▶ [作業項目]: 一覧のすべての行を番号付きリストに整形してください。空行は省き、画像は出力に含めないでください。

(抽出したページのテキストデータ)
________________________
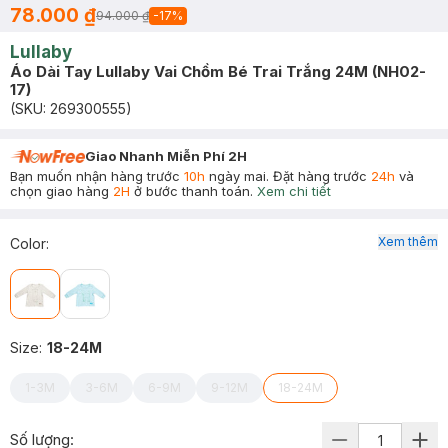
78.000 ₫
94.000 ₫
-
17
%
Lullaby
Áo Dài Tay Lullaby Vai Chồm Bé Trai Trắng 24M (NH02-
17)
(SKU:
269300555
)
Giao Nhanh Miễn Phí 2H
Bạn muốn nhận hàng trước
10h
ngày mai. Đặt hàng trước
24h
và
chọn giao hàng
2H
ở bước thanh toán.
Xem chi tiết
Xem thêm
Color
:
Size
:
18-24M
1-3M
3-6M
6-9M
9-12M
18-24M
Số lượng:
________________________
▶ [出力]:
1. 78.000 ₫
2. 94.000 ₫
3. -
4. 17
5. %
6. Lullaby
7. Áo Dài Tay Lullaby Vai Chồm Bé Trai Trắng 24M (NH02-
8. 17)
9. (SKU:
10. 269300555
11. )
12. Giao Nhanh Miễn Phí 2H
13. Bạn muốn nhận hàng trước
14. 10h
15. ngày mai. Đặt hàng trước
16. 24h
17. và
18. chọn giao hàng
19. 2H
20. ở bước thanh toán.
21. Xem chi tiết
22. Xem thêm
23. Color
24. :
25. Size
26. :
27. 18-24M
28. 1-3M
29. 3-6M
30. 6-9M
31. 9-12M
32. 18-24M
33. Số lượng:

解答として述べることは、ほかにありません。